The ongoing state of emergency know as the “state of exception” decreed by Bukele has significantly transformed the cultural landscape of this Central American country over the past 17 months. People here often talk in the past tense. Before, you couldn’t walk around here. Before, you couldn’t be out at this hour. Before, you couldn’t go in that neighborhood across the street... “Now we can finally get some rest, you know, sleep at night,” said Mrs. Tere, who has a clothing store in Cimas de San Bartolo, the former headquarters of “the gang with the number” — the Barrio 18 gang. Merchants here were universally extorted. The only difference was the amount to be paid, which depended on the size and success of the business. The gang seized homes from some residents and put them up for rent, while others were charged fees to own a vehicle. One of the alleys in this neighborhood had a wall painted with a huge sign that read: “Welcome to the heart of Barrio 18.” It has now been painted over with a Christmas message.

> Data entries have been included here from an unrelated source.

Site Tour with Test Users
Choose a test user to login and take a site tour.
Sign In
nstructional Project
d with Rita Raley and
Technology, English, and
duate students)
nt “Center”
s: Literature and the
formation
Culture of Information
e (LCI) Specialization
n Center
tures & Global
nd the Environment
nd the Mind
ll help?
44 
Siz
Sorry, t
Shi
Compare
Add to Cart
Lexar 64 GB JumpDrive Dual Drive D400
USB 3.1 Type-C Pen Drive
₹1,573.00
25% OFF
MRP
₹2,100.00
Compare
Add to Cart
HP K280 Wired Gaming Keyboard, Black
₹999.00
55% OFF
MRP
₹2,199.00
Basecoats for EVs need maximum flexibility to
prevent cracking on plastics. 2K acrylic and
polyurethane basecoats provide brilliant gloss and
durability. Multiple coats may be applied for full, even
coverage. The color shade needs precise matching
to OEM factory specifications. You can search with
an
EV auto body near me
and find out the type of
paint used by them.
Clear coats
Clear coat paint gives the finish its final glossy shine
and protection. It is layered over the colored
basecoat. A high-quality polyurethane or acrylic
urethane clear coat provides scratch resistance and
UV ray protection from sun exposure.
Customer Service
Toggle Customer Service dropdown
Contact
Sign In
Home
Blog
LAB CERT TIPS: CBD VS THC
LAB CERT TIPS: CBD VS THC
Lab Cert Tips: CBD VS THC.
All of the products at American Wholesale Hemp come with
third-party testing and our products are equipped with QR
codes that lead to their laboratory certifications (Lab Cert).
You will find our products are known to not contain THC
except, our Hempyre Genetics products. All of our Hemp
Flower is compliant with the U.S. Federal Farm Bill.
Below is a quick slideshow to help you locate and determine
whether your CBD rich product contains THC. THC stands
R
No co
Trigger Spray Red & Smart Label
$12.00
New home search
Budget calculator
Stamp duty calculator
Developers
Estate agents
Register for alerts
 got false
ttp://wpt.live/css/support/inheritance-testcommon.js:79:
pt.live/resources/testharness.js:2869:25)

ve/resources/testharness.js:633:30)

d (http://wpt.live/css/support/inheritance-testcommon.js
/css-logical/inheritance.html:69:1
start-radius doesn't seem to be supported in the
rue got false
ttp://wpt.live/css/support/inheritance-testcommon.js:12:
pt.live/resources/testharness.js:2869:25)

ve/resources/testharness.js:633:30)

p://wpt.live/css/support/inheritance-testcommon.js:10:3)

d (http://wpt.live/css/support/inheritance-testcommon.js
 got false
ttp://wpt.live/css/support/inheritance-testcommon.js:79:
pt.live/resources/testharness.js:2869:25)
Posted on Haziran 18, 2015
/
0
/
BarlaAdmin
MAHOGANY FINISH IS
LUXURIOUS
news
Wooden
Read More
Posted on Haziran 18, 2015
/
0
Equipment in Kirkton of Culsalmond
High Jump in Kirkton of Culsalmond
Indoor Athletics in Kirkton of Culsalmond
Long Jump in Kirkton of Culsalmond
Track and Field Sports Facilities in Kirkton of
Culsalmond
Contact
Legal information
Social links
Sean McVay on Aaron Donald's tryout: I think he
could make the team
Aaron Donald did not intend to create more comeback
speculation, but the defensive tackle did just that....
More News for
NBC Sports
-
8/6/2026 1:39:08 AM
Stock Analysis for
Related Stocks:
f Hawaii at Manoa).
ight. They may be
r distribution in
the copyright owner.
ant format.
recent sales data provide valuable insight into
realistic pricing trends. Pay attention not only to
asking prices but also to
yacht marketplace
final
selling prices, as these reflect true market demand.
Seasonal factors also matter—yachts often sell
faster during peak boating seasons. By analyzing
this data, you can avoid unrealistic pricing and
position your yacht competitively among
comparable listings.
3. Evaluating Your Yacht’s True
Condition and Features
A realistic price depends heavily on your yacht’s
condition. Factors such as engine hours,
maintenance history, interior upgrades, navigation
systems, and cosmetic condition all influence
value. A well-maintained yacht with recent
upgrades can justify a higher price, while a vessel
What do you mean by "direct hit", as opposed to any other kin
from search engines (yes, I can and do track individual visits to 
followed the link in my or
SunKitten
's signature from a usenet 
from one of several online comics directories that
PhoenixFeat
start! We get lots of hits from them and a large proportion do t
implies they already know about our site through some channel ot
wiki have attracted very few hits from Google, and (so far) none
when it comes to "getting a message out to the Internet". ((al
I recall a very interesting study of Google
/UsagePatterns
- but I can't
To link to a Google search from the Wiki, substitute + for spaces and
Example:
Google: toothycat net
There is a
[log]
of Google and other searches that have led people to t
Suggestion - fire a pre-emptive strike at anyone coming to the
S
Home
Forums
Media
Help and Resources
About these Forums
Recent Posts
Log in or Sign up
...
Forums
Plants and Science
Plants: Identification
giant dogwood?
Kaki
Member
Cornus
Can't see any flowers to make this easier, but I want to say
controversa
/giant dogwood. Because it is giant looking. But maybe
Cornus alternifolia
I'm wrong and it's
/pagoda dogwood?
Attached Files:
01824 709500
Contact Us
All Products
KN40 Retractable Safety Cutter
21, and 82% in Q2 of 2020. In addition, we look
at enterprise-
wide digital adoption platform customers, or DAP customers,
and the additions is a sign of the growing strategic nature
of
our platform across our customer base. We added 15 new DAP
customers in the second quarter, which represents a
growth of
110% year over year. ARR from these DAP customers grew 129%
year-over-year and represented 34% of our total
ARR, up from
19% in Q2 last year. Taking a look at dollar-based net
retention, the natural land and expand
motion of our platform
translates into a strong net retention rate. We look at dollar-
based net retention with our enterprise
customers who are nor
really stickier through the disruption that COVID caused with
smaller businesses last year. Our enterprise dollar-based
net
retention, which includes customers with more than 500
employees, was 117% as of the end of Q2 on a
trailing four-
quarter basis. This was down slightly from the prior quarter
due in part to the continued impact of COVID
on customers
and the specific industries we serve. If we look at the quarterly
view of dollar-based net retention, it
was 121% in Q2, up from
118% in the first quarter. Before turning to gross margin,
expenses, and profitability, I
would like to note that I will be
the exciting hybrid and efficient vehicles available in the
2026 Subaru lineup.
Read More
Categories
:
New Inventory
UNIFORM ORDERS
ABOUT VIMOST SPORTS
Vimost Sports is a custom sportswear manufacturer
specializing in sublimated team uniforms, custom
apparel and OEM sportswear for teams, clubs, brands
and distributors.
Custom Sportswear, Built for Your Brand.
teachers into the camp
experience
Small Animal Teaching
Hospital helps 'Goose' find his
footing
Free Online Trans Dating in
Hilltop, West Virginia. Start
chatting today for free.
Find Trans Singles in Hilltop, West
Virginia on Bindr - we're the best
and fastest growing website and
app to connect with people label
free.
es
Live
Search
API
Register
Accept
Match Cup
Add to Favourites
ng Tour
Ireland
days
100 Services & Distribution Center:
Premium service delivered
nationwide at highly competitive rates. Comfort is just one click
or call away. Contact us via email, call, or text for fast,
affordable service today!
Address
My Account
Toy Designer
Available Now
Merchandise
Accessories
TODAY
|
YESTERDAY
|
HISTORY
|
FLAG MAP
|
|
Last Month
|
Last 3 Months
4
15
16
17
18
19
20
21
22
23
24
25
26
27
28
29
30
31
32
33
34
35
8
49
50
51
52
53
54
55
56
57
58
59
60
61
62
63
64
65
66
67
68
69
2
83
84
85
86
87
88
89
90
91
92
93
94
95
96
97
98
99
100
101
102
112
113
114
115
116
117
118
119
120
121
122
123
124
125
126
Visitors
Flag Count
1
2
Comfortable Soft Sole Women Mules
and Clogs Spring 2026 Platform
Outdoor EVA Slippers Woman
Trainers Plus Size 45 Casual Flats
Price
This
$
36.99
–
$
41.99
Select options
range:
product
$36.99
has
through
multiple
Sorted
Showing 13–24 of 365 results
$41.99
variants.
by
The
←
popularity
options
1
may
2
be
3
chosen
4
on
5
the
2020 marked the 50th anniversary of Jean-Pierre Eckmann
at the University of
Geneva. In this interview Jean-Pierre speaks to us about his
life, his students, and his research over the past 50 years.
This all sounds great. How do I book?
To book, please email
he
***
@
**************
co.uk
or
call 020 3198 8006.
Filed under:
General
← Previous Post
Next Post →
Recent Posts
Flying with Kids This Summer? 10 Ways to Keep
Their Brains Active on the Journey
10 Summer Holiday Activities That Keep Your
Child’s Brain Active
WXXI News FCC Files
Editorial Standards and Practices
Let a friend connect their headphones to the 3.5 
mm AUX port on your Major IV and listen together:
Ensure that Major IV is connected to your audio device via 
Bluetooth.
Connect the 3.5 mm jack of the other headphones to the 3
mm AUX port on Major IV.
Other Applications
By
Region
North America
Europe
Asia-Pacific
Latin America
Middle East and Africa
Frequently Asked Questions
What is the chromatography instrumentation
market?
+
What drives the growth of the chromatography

Finally today, Sethu Pradeep writes for Indian Express about India becoming the fourth nation to land a spacecraft on the moon—and the first nation to make a landing at its south pole.
Cementing India’s status as a global power in space, the Indian Space Research Organisation (ISRO) scripted history as Chandrayaan-3 spacecraft made a soft landing on the surface of the Moon Wednesday evening. With the mission’s success, India has become the first country to land a spacecraft on the lunar’s uncharted territory of south pole and fourth overall to reach on the Moon.
The spacecraft’s Vikram lander made the soft landing at 6.04 PM (IST), ending the disappointment over the crash-landing of the Chandrayaan-2 lander four years ago. While congratulating the team of scientists behind the mission, ISRO chief S Somnath said the health of the lander will now be assessed and that rover will come out from the lander module in the next few hours.
According to ISRO, the mission’s three objectives are to demonstrate a safe and soft landing on the lunar surface, to demonstrate a Rover roving on the Moon and to conduct in-situ scientific experiments. What happens next? Find out here. While Indian space programme gets many compliments for getting such a big bang for its limited budget, frugal innovation will no longer be enough for India to make a difference to global activity on the Moon, C Raja Mohan argues in this piece. Nalini Singh, in this special piece to Express, however has an audacious request to the politicians: please don’t appear on TV in a live broadcast to take credit for this epic achievement, or to pat the ISRO chairman’s back patronisingly. Known for storifying myths, writer Devdutt Pattanaik retells some of the myths, stories and legends in this piece about the celestial body that are a part of our cultural truth, our Indian-ness.
Have the best possible day everyone!